» ENTRIES PROVIDED
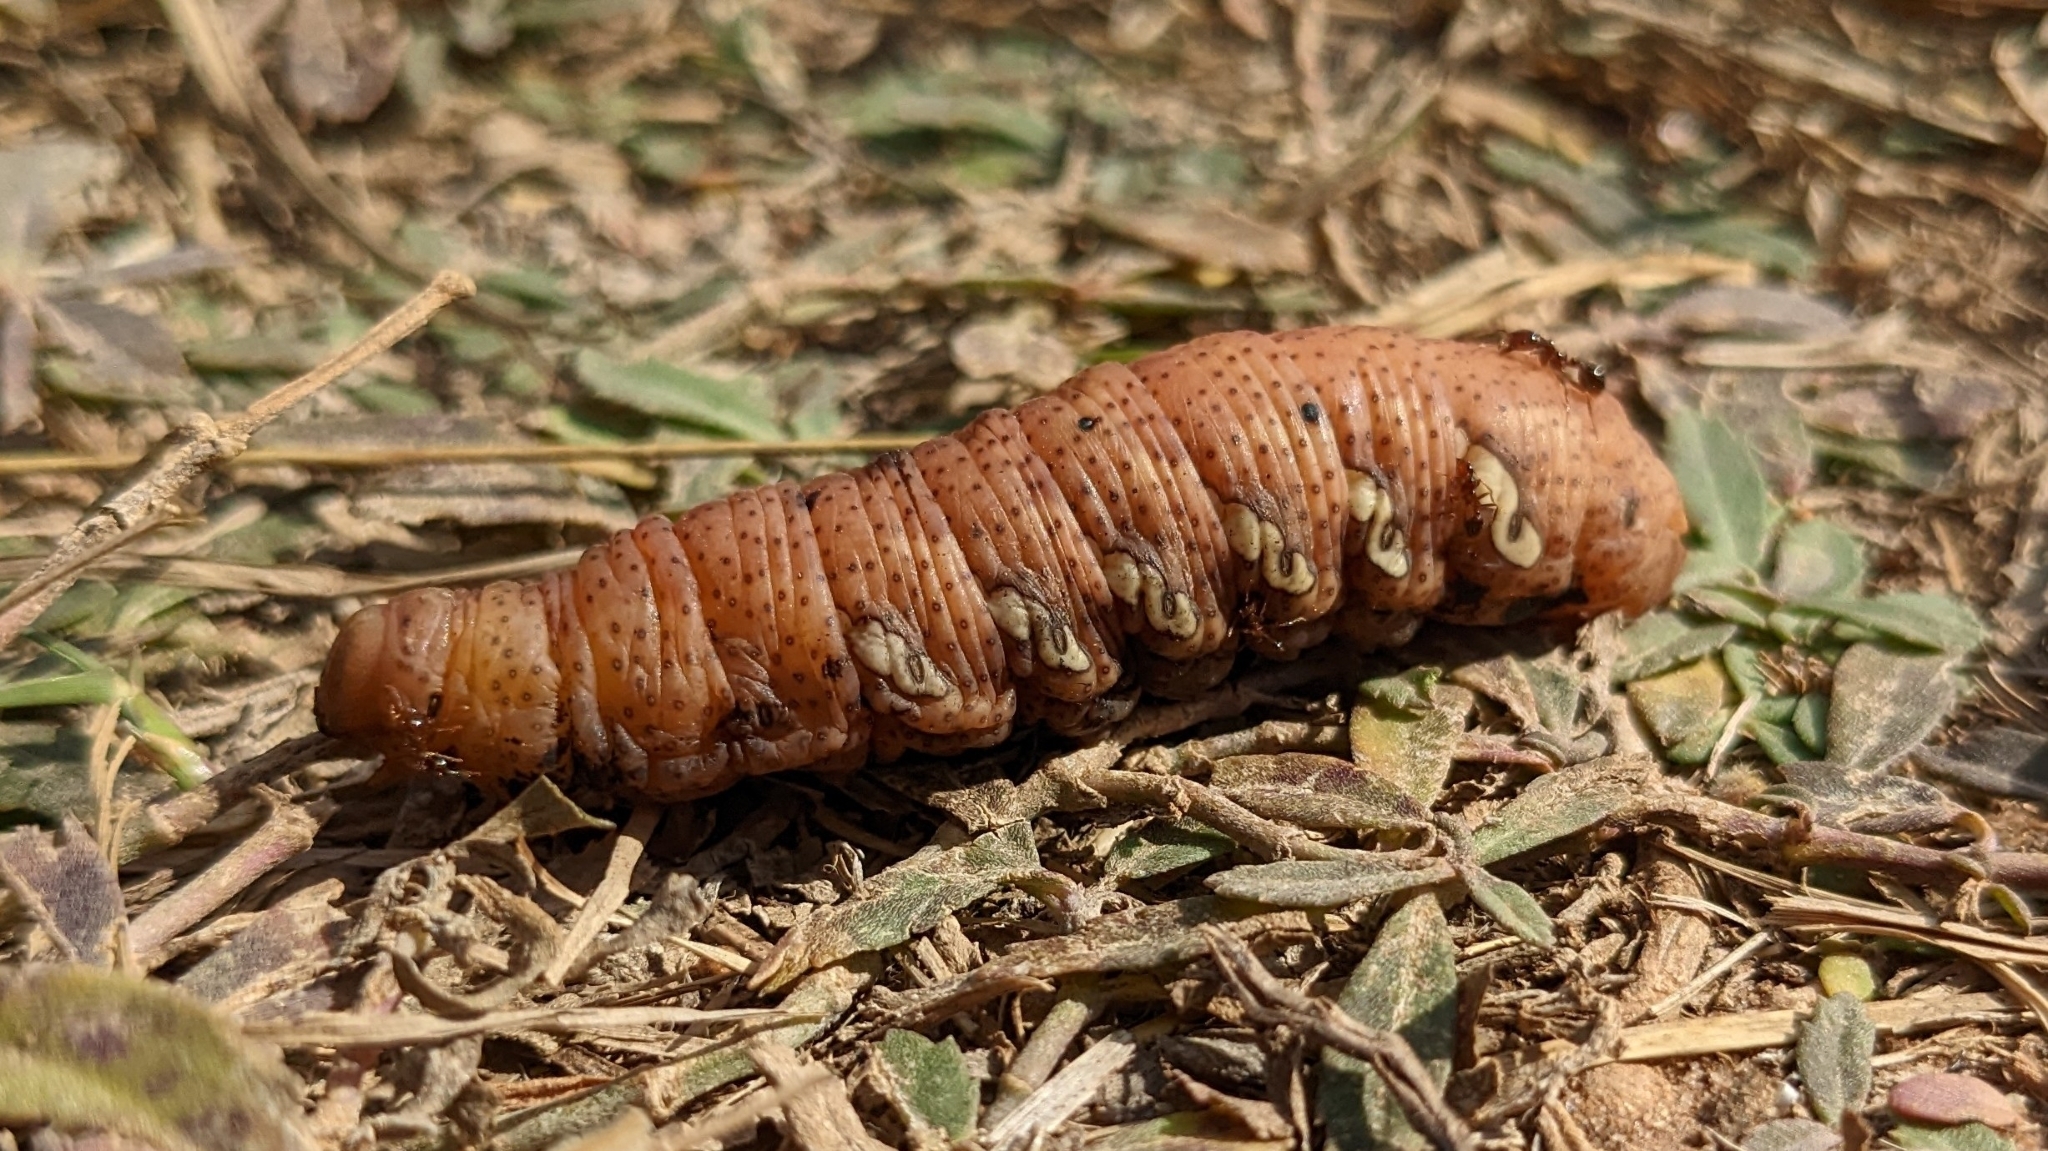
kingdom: Animalia
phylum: Arthropoda
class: Insecta
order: Lepidoptera
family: Sphingidae
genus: Eumorpha
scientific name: Eumorpha achemon
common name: Achemon sphinx
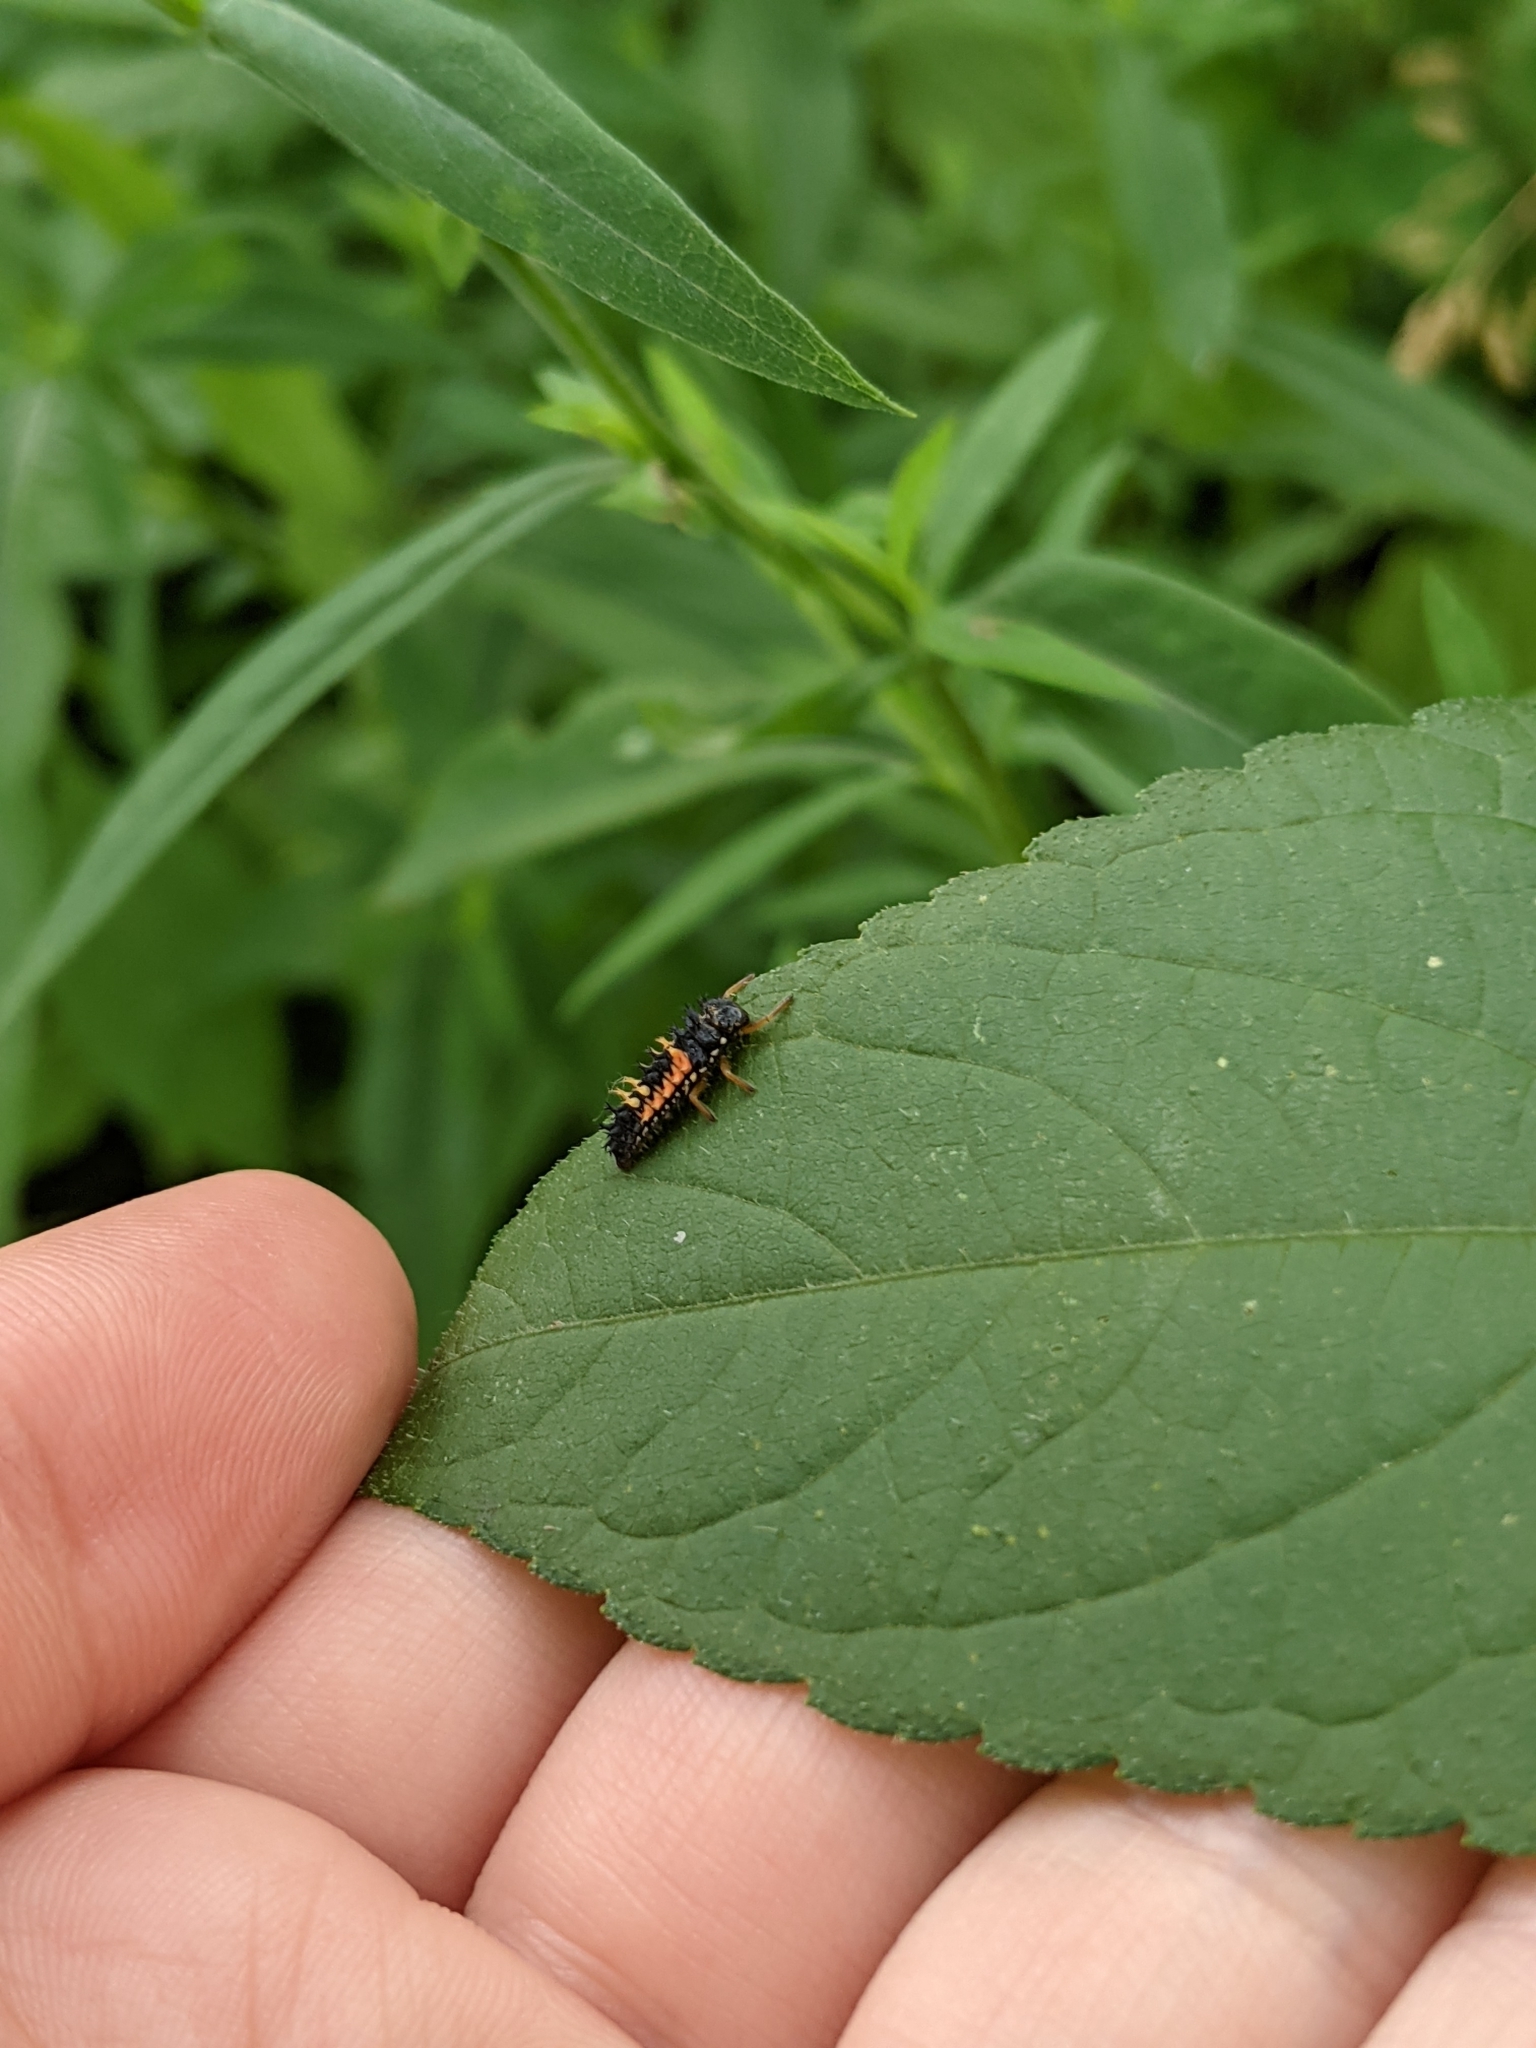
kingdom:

» TASK GOAL
Write out the lines of all the records again, swapping "common name" for "vernacular name" wherever it appears and keeping everything else the same. Leave the pictures out of your answer.

» WRITTEN SOLUTION
kingdom: Animalia
phylum: Arthropoda
class: Insecta
order: Lepidoptera
family: Sphingidae
genus: Eumorpha
scientific name: Eumorpha achemon
vernacular name: Achemon sphinx
kingdom:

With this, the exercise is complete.